> [Set of tasks]
• A. From the Apple comment thread, pull out word for word the stretch that begins with the words containing "You're right about" and ends with "of Motion 2.0.".
• B. Write what comes next in the Apple comment thread, picking up after its last line.

Actually, Umax and the other clone-makers were the only moneymakers in or near Apple until Jobs killed the clones. It was self-preservation.
You're right about that comment, but the whole article he's replying to is pretty hysterical and mostly untrue. He reminded me of the guy in Monty Python with the handkerchief on his head.
Well, Apple did keep it to an operating system. Oh, and advertising the operating system. What dorks we're becoming. Who owns the word Tiger? Who can? Lawyers are often blamed for this, but they're just working for jerkwater opportunists like TigerDirect. Hey, everybody! Any chance that the new operating system will be confused with a third-rate, fraudulent mail-order outfit? Or with the Blake poem?
The Texas Longhorns filed suit against Microsoft for... ah, who cares?
They did the same with Motion when it came out, and the site says they'll soon be posting a 30-day demo of Motion 2.0.
Except for the one I took out on Schadenfreude. Think about it, though. What IS Microsoft except a huge rat's nest of intellectual property? Oh, and those mice and the X-box.

> [Data excerpt]

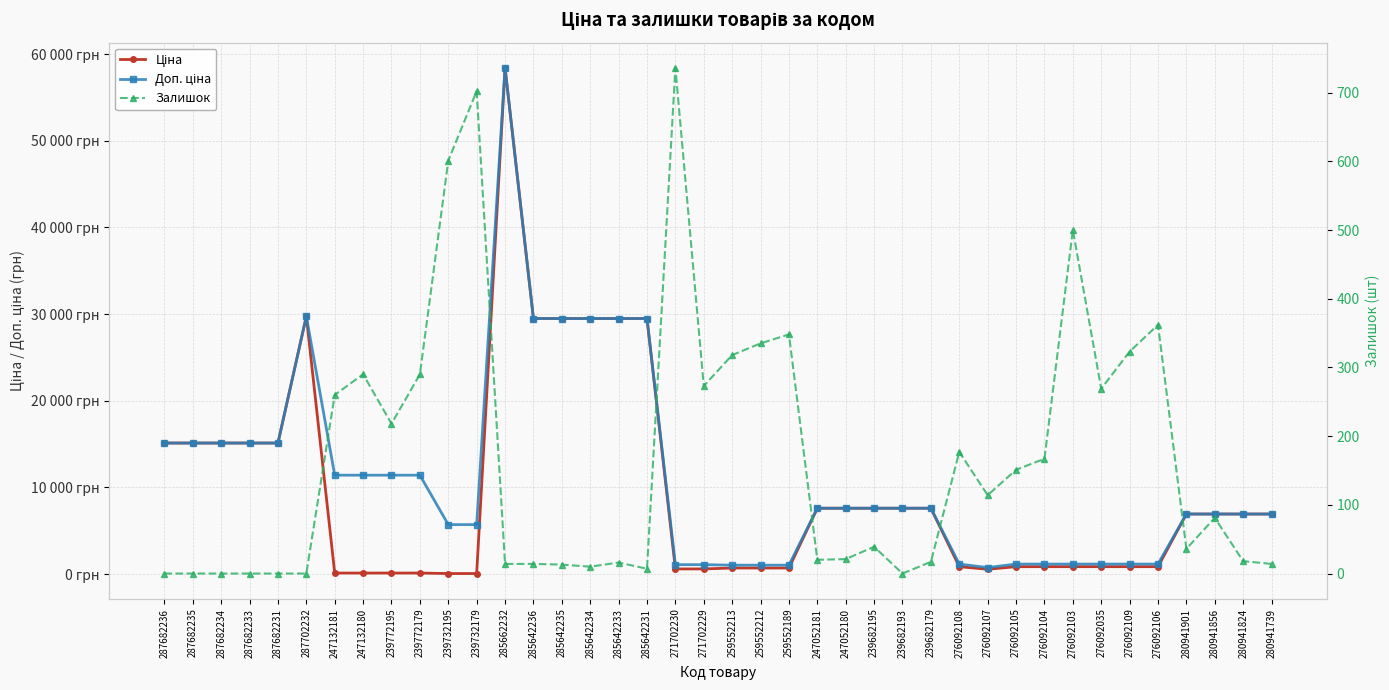

True or false: Ціна and Доп. ціна cross at least once.

False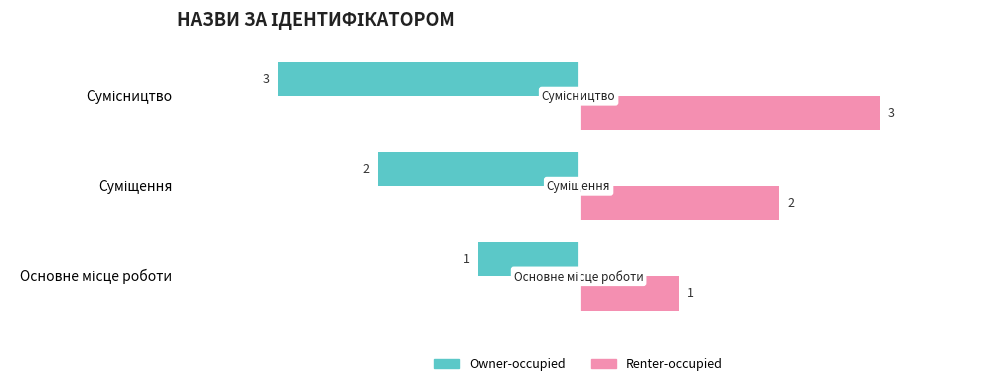

Rank the series by their average value, from lowest to highest.

Owner-occupied, Renter-occupied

> [Answer list]
• A.
You're right about that comment, but the whole article he's replying to is pretty hysterical and mostly untrue. He reminded me of the guy in Monty Python with the handkerchief on his head.
Well, Apple did keep it to an operating system. Oh, and advertising the operating system. What dorks we're becoming. Who owns the word Tiger? Who can? Lawyers are often blamed for this, but they're just working for jerkwater opportunists like TigerDirect. Hey, everybody! Any chance that the new operating system will be confused with a third-rate, fraudulent mail-order outfit? Or with the Blake poem?
The Texas Longhorns filed suit against Microsoft for... ah, who cares?
They did the same with Motion when it came out, and the site says they'll soon be posting a 30-day demo of Motion 2.0.

• B.
Free speech is absolute: "Congress shall make no law.." But no right is absolute. You can't commit libel or slander. You can't scream obscenities in a schoolyard. Commercial speech is not on as high a level as political speech. Otherwise, you could never have a "do not call" list for junk calls. And this is straight trade secret territory. More than that, whoever leaked this stuff from the inside must have signed an agreement not to leak such specific info that turned out to be almost exactly true. Apple has a right to fire that guy's ass, if not go after him for damages. In the Pentagon Papers, the public's right to know what was contained in the report outweighed no matter how many "Top Secret" stamps there were on it, because it exposed the government's thinking about Vietnam, and that contradicted what they had told us for at least a decade. So the Times had a right to print it. But in this case, there's no public interest served by knowing the details of the Mac mini a week or so ahead of time. But Apple legitimately doesn't want this employee free to leak something truly damaging to a competitor; and he (or she) has already shown himself to be less than honest.